Inquirer Editorial: Use T-shirt tale to teach lesson

School is supposed to be where young Americans learn about the Constitution's guarantee of freedom of speech. It's not where students should be ridiculed for expressing a preference in the presidential election. Children can't vote, but they can let the adults who do know which candidate they like and why.

School is supposed to be where young Americans learn about the Constitution's guarantee of freedom of speech.

It's not where students should be ridiculed for expressing a preference in the presidential election. Children can't vote, but they can let the adults who do know which candidate they like and why.

That could create one of those coveted teachable moments in which students, guided by a capable teacher, get to exchange ideas and learn something valuable without resorting to a dull textbook, website entry, or video.

Unfortunately, that's not what happened to Samantha Pawlucy, a 16-year-old sophomore at Charles Carroll High School, who was ridiculed by her geometry teacher on Sept. 28 for wearing a pink T-shirt expressing support for the Romney-Ryan presidential election ticket.

Pawlucy says her geometry teacher, Lynette Gaymon, said wearing the T-shirt in a "Democratic" school was as absurd as it would be for Gaymon, a black woman, to wear a Ku Klux Klan shirt. The child said the teacher went into the hallway to call other students and an aide into the room to laugh at the shirt.

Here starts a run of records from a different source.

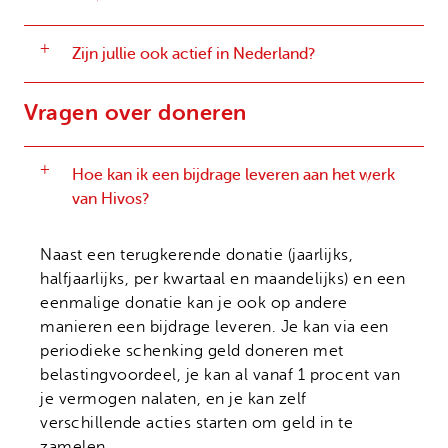
Zijn jullie ook actief in Nederland?
Vragen over doneren
Hoe kan ik een bijdrage leveren aan het werk
van Hivos?
Naast een terugkerende donatie (jaarlijks,
halfjaarlijks, per kwartaal en maandelijks) en een
eenmalige donatie kan je ook op andere
manieren een bijdrage leveren. Je kan via een
periodieke schenking geld doneren met
belastingvoordeel, je kan al vanaf 1 procent van
je vermogen nalaten, en je kan zelf
verschillende acties starten om geld in te
zamelen.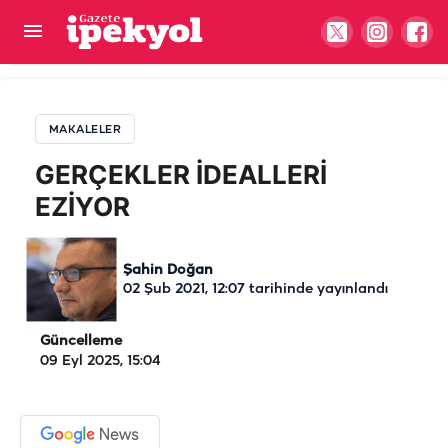
GERÇEKLER İDEALLERİ EZİYOR
MAKALELER
GERÇEKLER İDEALLERİ
EZİYOR
Şahin Doğan
02 Şub 2021, 12:07
tarihinde yayınlandı
Güncelleme
09 Eyl 2025, 15:04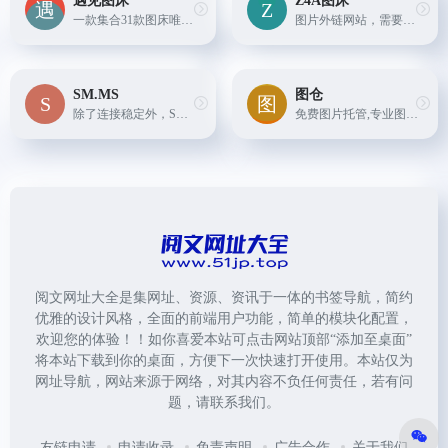
遇见图床
Z4A图床
一款集合31款图床唯一个的多图床工具。支持用户自定义图片水印、自定义，Github 等第三方私人储存，上传支持文字水印等功能。
图片外链网站，需要注册才能使用，速度较快，支持 JPG PNG BMP GIF WEBP 等格式，照片最大可上传64M。
SM.MS
图仓
除了连接稳定外，SM.MS 还开放了 API，你可以通过捷径、Tasker 等自动化工具做一个自己的图床工具。SM.MS 在测试中表现良好，GIF 可以在 3 秒内完成传输，PNG 与其他工具一样可以...
免费图片托管,专业图片外链,免费图床,公益图床,免费相册,支持相册加密,支持图片批量上传,原图保存,不限空间,不限流量。
阅文网址大全是集网址、资源、资讯于一体的书签导航，简约
优雅的设计风格，全面的前端用户功能，简单的模块化配置，
欢迎您的体验！！如你喜爱本站可点击网站顶部“添加至桌面”
将本站下载到你的桌面，方便下一次快速打开使用。本站仅为
网址导航，网站来源于网络，对其内容不负任何责任，若有问
题，请联系我们。
友链申请
申请收录
免责声明
广告合作
关于我们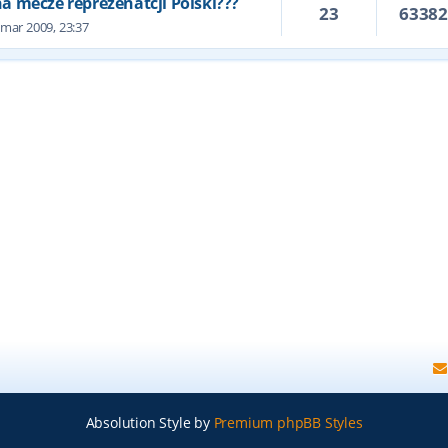
 na mecze reprezenatcji Polski???
23
6338
 mar 2009, 23:37
Absolution Style by
Premium phpBB Styles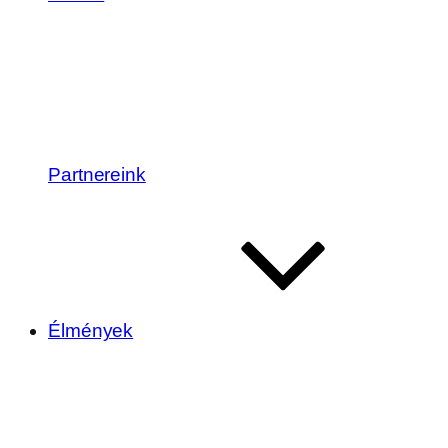
Partnereink
Élmények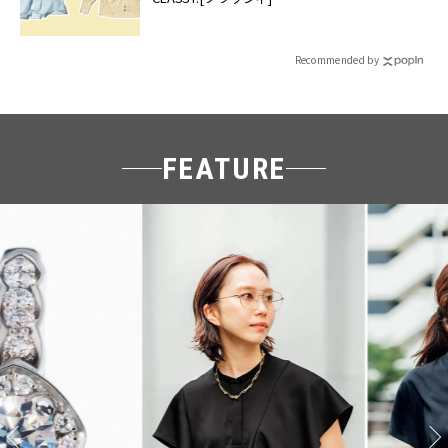
Recommended by
FEATURE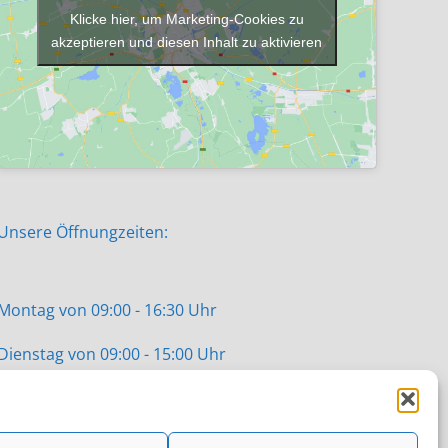
Klicke hier, um Marketing-Cookies zu
akzeptieren und diesen Inhalt zu aktivieren
Unsere Öffnungzeiten:
Montag von 09:00 - 16:30 Uhr
Dienstag von 09:00 - 15:00 Uhr
Mittwoch von 09:00 - 12:30 Uhr
Donnerstag von 09:00 - 16:30 Uhr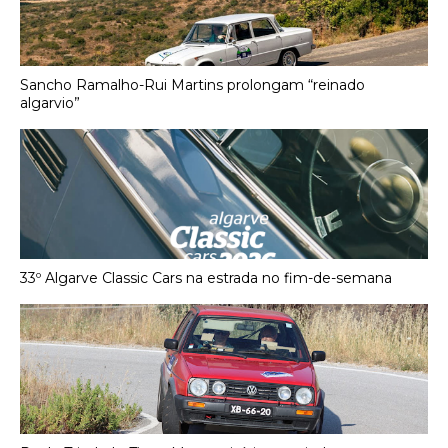
Sancho Ramalho-Rui Martins prolongam “reinado
algarvio”
33º Algarve Classic Cars na estrada no fim-de-semana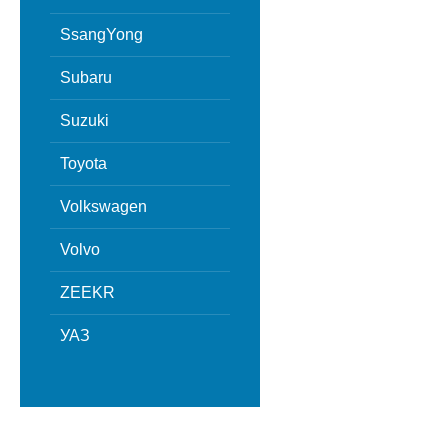
SsangYong
Subaru
Suzuki
Toyota
Volkswagen
Volvo
ZEEKR
УАЗ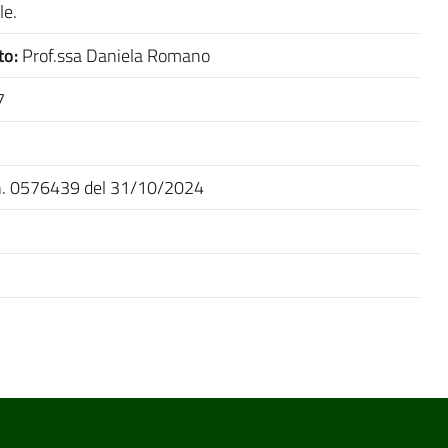
le.
to:
Prof.ssa Daniela Romano
7
n. 0576439 del 31/10/2024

Gaymon told the girl to leave the classroom, Pawlucy said, adding that she was so humiliated that she hid in the bathroom the next time she was supposed to go to geometry class.

In the heat of a tightly contested presidential race, the story was picked up by news media nationally. Gaymon's aunts later said the teacher, who has made no public statement, had apologized to Pawlucy and that she regretted her actions, which she meant to be a joke. It seems the adult was guilty of acting like a child.

But the story doesn't end there. As so often is the case when politics and race are involved, people have taken sides. Threats of violence are said to have been made against both Gaymon and Pawlucy. Mayor Nutter over the weekend visited both Gaymon and Pawlucy, but wouldn't comment on the conversations.

It's not too late for that teachable moment. Not just at Carroll School in Port Richmond, but at schools all over the city and elsewhere. Use the case of Samantha Pawlucy in civics classes to teach a valuable lesson about the Constitution, and voting, and respect.